Here’s How to Strengthen Your Postpartum Pelvic Floor
Try these tips and moves for pelvic floor strength.
Your body slowly returns to its prepregnancy equilibrium during the first 4 to 6 weeks after adding a new baby to your family, but a few lingering changes are common. Many women feel a loss of strength in their pelvic floor, resulting in incontinence or difficulty with sex, but there are simple treatments for these issues. While the differences in your body can be unsettling, remember that this is a period of transition, and many of the changes will revert when your hormones rebalance.
Incontinence and Your Pelvic Floor
Many women find “leaking” during workouts to be an unwelcome by-product of having had a baby. The cause of urinary incontinence (UI) after vaginal birth is primarily the weakened muscles in the wall of the bladder. Babies in utero rest their weight on the bladder and pelvic floor, which can weaken those muscles during pregnancy and labor. The process of vaginal birth further weakens the nerves that control the bladder. While bladder control should return after you heal from birth, many women continue to experience difficulty and more frequent trips to the bathroom. Workouts, particularly running or other high-impact exercise, can also prompt UI, which is frustrating for the many women waiting in long bathroom lines at races.
Doctor’s Note
To reduce the incidence of urinary incontinence (UI), lower your consumption of diuretics, such as alcohol, tea, coffee, and carbonated drinks—with or without caffeine. If diet and bladder training don’t work for you, talk to your doctor about medication, nerve stimulation, or surgical options.
Exercises for the Pelvic Floor
There are surgical treatments and prescribed medication that can help with severe cases of UI, but you can also strengthen your pelvic floor with Kegel exercises. After you have your baby, you have more options for strengthening the pelvic floor to alleviate vaginal pain and to treat incontinence and prolapse. You can do any of these exercises once the postpartum bleeding has stopped.
In addition to these exercises, it is possible to “retrain” your bladder by going to the bathroom on a schedule every day, before you have the urge, and slowly increasing the time between bathroom visits. If you have not returned to your prepregnancy weight by the end of your baby’s first year and experience UI, you may find that healthy weight loss can restore your bladder control. If bladder control is a concern, always use the bathroom before a workout, regardless of whether or not you feel the urge. This could help get you through a class, ride, or run without needing to make a stop.
For Incontinence
Kegels: Pull your vaginal and rectal muscles up and in at the same time to contract so that you’re squeezing and lifting simultaneously. These are performed as you exhale (not when you breathe in). Resist tightening your ab, glute, or leg muscles as much as possible. One set is 8 reps lasting 5 seconds each. Perform 1 set 3x/day.

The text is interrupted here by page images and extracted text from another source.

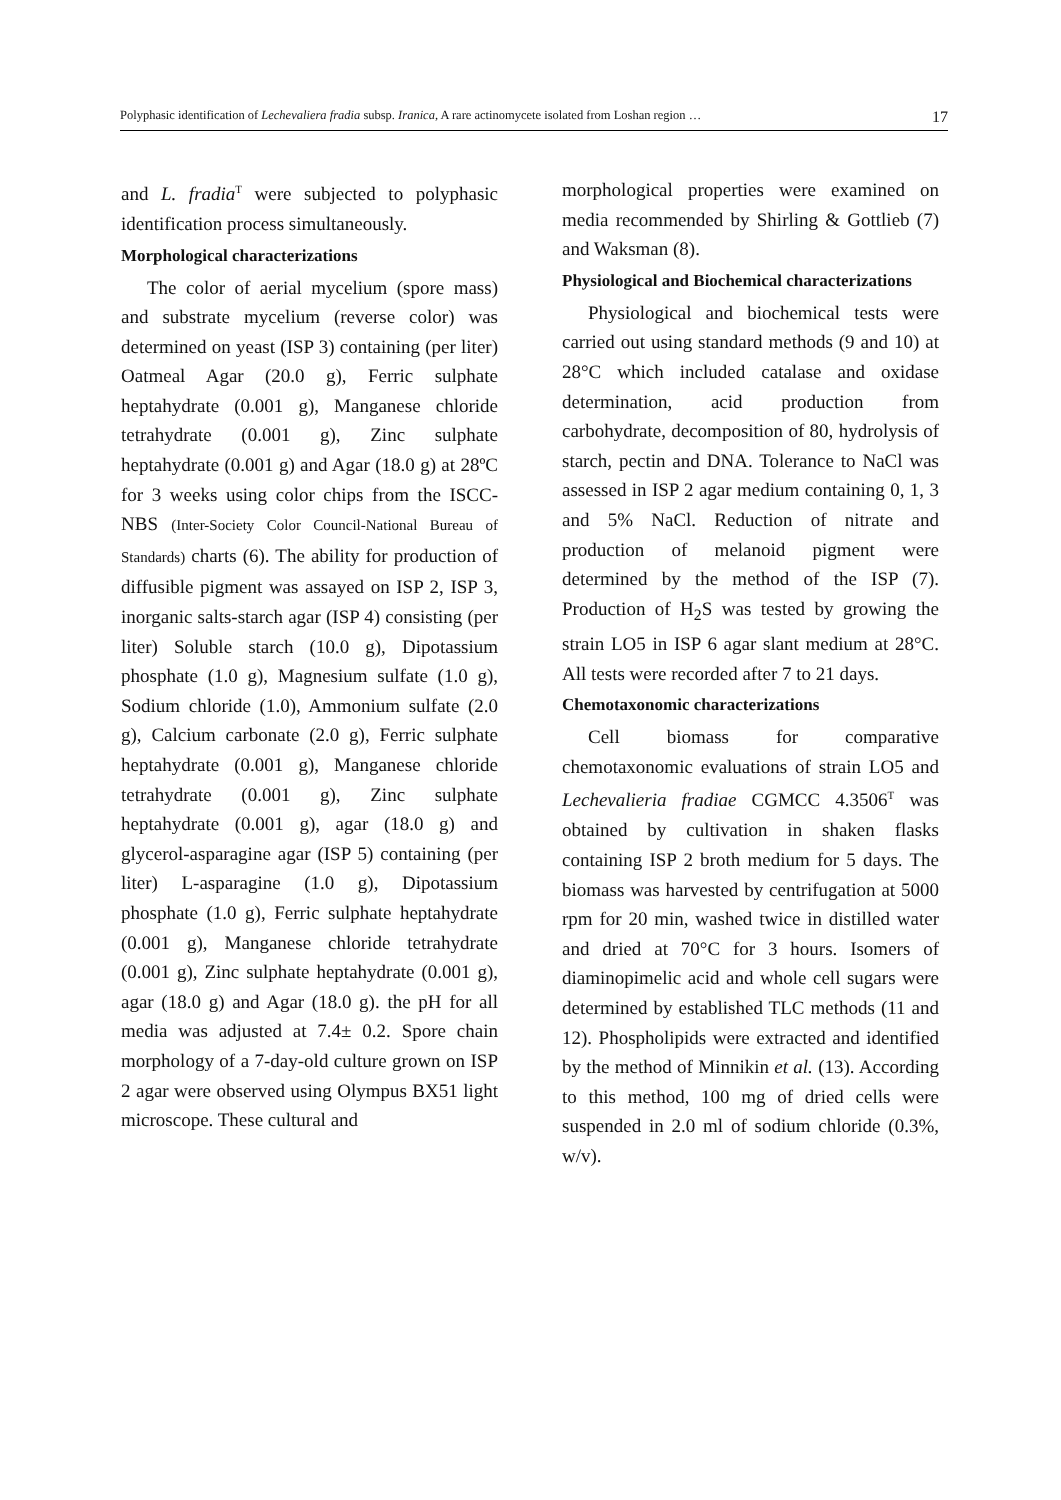Polyphasic identification of Lechevaliera fradia subsp. Iranica, A rare actinomycete isolated from Loshan region … 17
and L. fradia<sup>T</sup> were subjected to polyphasic identification process simultaneously.
Morphological characterizations
The color of aerial mycelium (spore mass) and substrate mycelium (reverse color) was determined on yeast (ISP 3) containing (per liter) Oatmeal Agar (20.0 g), Ferric sulphate heptahydrate (0.001 g), Manganese chloride tetrahydrate (0.001 g), Zinc sulphate heptahydrate (0.001 g) and Agar (18.0 g) at 28ºC for 3 weeks using color chips from the ISCC-NBS (Inter-Society Color Council-National Bureau of Standards) charts (6). The ability for production of diffusible pigment was assayed on ISP 2, ISP 3, inorganic salts-starch agar (ISP 4) consisting (per liter) Soluble starch (10.0 g), Dipotassium phosphate (1.0 g), Magnesium sulfate (1.0 g), Sodium chloride (1.0), Ammonium sulfate (2.0 g), Calcium carbonate (2.0 g), Ferric sulphate heptahydrate (0.001 g), Manganese chloride tetrahydrate (0.001 g), Zinc sulphate heptahydrate (0.001 g), agar (18.0 g) and glycerol-asparagine agar (ISP 5) containing (per liter) L-asparagine (1.0 g), Dipotassium phosphate (1.0 g), Ferric sulphate heptahydrate (0.001 g), Manganese chloride tetrahydrate (0.001 g), Zinc sulphate heptahydrate (0.001 g), agar (18.0 g) and Agar (18.0 g). the pH for all media was adjusted at 7.4± 0.2. Spore chain morphology of a 7-day-old culture grown on ISP 2 agar were observed using Olympus BX51 light microscope. These cultural and
morphological properties were examined on media recommended by Shirling & Gottlieb (7) and Waksman (8).
Physiological and Biochemical characterizations
Physiological and biochemical tests were carried out using standard methods (9 and 10) at 28°C which included catalase and oxidase determination, acid production from carbohydrate, decomposition of 80, hydrolysis of starch, pectin and DNA. Tolerance to NaCl was assessed in ISP 2 agar medium containing 0, 1, 3 and 5% NaCl. Reduction of nitrate and production of melanoid pigment were determined by the method of the ISP (7). Production of H<sub>2</sub>S was tested by growing the strain LO5 in ISP 6 agar slant medium at 28°C. All tests were recorded after 7 to 21 days.
Chemotaxonomic characterizations
Cell biomass for comparative chemotaxonomic evaluations of strain LO5 and Lechevalieria fradiae CGMCC 4.3506<sup>T</sup> was obtained by cultivation in shaken flasks containing ISP 2 broth medium for 5 days. The biomass was harvested by centrifugation at 5000 rpm for 20 min, washed twice in distilled water and dried at 70°C for 3 hours. Isomers of diaminopimelic acid and whole cell sugars were determined by established TLC methods (11 and 12). Phospholipids were extracted and identified by the method of Minnikin et al. (13). According to this method, 100 mg of dried cells were suspended in 2.0 ml of sodium chloride (0.3%, w/v).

For Vaginal Pain or Pain from Sitting
Lie on your back with your knees bent and feet flat on the floor. Imagine a compass on your abdomen: Your belly button is north, your pubic bone is south, and your hip bones are east and west. Pull your belly button toward your spine so that your pubic bone tips up, then tip your pelvis west, rotating around so that you then tip east. Return to the original position, then reverse directions. Perform 8–10 reps.
For Uterine Prolapse
Sit on the floor with your knees bent and a ball between your thighs. Squeeze your thighs together, contracting the vaginal muscles as if you’re trying to stop the flow of urine. Hold each contraction for 10 seconds. Perform 2 sets of 10–12 reps.
Adapted from Fit and Healthy Pregnancy by Dr. Kristina Pinto and Rachel Kramer, MD, with permission of VeloPress.